On Sunday, Prime Minister Tan Sri Muhyiddin Yassin announced that the domestic tourism sector could resume operations on June 10 during the recovery MCO phase.

Muhyiddin also announced that interstate travel would be allowed.

Malaysian Association of Tour and Travel Agents (MATTA) president Datuk Tan Kok Liang said its members were prepared to accept bookings, noting that they had started working a month ago together with hotels on health and safety protocols.

"We hope consumer confidence will rebound and people will start to travel again," he said.

Tan said the packages that the tourism industry would offer in line with the new travel norms would cover nature, adventure, hiking, rural tourism and car rentals.

He added that MATTA would organise an online domestic travel fair in September followed by a physical fair if the situation in the country improves.

Tan hoped that the domestic travel market would restart with government servants and their families starting to travel as well as people utilising travel vouchers given by the government.

"MATTA will also propose to the Federal Government in the next budget on giving tax reduction for corporations that send their employees for meetings, trainings and conferences," he said.

Malaysia Budget Hotel Association (MyBHA) president Emmy Suraya Hussein said its members were "ready, orderly and are safe" to receive bookings as they had prepared for this day by following the government's SOP.

"People will not immediately travel once the recovery MCO starts, but I believe people will return in a staggered manner from July.

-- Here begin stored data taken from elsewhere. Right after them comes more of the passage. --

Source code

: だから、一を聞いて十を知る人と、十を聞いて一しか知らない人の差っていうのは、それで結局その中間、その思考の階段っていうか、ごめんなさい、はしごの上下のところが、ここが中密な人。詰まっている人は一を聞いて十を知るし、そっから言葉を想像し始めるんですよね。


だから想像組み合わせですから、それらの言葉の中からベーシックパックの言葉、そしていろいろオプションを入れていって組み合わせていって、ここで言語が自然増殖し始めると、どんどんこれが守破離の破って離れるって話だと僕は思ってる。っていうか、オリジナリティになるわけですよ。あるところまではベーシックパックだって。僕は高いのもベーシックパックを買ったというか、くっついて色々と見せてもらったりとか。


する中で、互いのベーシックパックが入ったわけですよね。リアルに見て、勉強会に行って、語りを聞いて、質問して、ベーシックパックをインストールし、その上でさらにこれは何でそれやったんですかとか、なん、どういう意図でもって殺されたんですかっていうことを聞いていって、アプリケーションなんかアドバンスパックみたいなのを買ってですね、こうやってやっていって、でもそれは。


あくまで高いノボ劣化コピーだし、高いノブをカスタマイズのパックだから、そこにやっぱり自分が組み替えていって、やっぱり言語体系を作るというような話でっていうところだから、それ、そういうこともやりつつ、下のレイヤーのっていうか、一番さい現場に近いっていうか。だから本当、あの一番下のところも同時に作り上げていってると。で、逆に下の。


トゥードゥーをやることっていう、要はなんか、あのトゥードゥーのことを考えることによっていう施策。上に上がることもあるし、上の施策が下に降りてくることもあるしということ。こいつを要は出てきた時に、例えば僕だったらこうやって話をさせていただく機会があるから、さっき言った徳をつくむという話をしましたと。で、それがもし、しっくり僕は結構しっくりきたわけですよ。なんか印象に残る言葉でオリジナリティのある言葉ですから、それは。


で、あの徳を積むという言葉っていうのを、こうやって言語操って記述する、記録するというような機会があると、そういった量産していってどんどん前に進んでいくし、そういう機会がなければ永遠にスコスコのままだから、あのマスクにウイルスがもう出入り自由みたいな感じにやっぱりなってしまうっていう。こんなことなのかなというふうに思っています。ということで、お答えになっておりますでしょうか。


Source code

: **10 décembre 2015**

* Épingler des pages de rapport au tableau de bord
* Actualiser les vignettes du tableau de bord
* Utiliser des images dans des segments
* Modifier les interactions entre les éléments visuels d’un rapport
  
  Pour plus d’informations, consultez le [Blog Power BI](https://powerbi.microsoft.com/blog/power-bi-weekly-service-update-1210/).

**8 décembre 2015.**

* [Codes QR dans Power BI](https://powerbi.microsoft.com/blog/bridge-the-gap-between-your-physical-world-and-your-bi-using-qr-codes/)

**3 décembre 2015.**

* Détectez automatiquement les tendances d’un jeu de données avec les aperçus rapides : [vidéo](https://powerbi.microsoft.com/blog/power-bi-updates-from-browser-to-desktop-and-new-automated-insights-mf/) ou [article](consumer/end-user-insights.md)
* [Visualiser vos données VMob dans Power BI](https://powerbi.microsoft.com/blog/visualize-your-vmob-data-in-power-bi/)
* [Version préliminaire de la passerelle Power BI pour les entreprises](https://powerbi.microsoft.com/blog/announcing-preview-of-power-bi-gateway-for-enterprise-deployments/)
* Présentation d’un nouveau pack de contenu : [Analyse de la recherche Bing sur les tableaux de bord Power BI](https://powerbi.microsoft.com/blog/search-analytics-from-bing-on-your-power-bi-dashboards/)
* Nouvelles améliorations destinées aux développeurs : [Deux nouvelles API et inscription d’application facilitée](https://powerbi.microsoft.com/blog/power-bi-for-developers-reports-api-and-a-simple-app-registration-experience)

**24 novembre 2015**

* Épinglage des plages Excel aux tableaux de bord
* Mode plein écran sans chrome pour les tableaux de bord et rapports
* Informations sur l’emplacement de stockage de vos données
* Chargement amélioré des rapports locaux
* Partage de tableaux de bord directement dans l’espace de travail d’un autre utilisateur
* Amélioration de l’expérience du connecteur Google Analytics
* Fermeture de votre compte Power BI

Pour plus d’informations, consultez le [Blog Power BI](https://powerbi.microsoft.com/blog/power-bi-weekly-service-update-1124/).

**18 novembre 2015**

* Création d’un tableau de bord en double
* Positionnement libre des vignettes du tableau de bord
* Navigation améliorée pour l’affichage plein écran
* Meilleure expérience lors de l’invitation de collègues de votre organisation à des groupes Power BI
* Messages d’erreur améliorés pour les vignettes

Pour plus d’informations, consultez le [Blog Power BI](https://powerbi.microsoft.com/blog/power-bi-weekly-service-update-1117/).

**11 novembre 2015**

There will be people travelling but domestic travellers are still worried about their safety and health," she said.

Kedah and Perlis Malaysian Association of Hotels chairman Eugene Dass agreed that there would not likely be an immediate surge in hotel bookings.

However, the association believes things will pick up when ferry services become more frequent, attractions open up and flight connectivity improves.

Meanwhile, Federation of Chinese Associations Malaysia (Huazong) president Tan Sri Goh Tian Chuan hoped that the rollout of various tax incentives for the tourism sector
that were announced in the Short Term Economic Recovery Plan (Penjana) last Friday could be expedited to spur domestic tourism.

Among the tax incentives include exemption on tourism tax from July 1 this year to June 30, 2021, an extension of service tax exemption for hotels until June 30 next year, and extension of income tax relief of RM1,000 for domestic tourism expenses to Dec 31,2021.